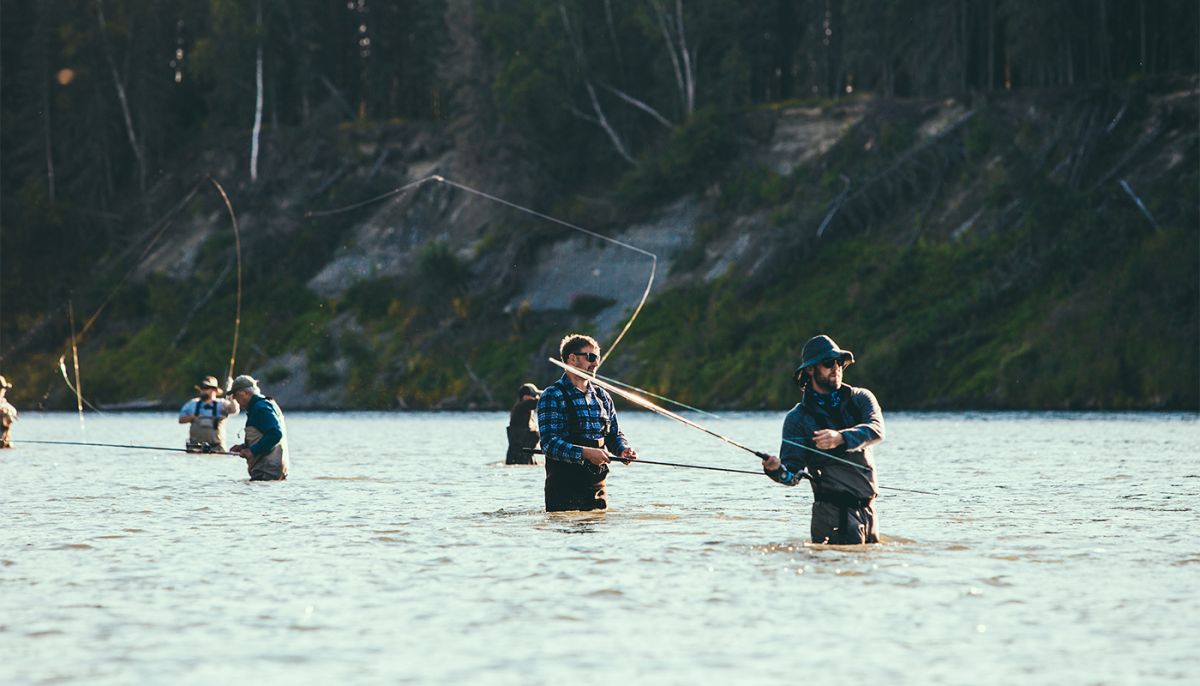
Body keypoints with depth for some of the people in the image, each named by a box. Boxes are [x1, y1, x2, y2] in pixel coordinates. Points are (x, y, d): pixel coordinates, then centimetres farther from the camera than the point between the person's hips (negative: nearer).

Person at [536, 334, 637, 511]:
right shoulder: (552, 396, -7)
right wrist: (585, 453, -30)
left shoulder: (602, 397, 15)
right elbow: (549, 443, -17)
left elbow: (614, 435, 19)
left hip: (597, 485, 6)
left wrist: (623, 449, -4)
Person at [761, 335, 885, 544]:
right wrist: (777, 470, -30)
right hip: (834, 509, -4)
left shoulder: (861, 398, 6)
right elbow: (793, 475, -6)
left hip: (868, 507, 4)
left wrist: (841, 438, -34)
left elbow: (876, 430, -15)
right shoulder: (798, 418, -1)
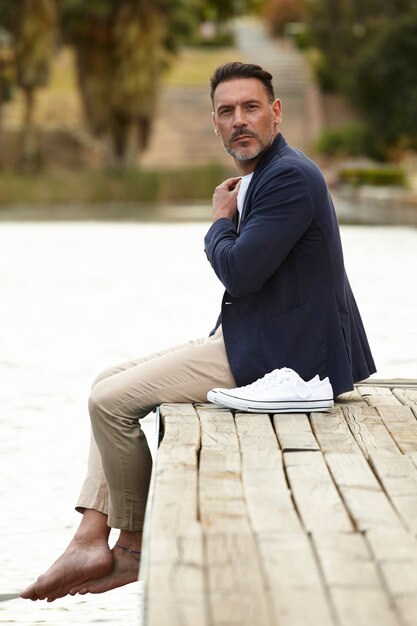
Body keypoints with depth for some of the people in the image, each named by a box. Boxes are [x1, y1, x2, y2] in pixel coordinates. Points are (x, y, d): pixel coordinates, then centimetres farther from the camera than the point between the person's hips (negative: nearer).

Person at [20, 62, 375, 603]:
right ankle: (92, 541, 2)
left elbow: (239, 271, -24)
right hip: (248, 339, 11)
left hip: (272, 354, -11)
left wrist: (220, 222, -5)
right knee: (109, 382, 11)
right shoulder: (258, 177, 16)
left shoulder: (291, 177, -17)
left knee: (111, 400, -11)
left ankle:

**********

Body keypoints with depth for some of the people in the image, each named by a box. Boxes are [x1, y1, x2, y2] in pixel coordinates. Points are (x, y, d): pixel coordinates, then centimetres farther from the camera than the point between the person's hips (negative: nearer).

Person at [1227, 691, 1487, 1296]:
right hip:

**********

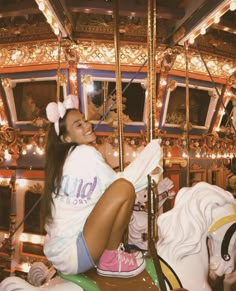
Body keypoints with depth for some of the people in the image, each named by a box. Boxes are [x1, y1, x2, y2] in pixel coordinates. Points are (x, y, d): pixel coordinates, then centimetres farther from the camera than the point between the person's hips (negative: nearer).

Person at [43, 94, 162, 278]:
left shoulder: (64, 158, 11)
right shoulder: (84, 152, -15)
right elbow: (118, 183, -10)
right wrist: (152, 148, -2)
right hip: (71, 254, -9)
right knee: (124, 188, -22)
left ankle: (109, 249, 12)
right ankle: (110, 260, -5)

**********

■ Brief:
Count the lines in the items above that contain the word "wrist". Reply with the number alone.

■ Task response:
6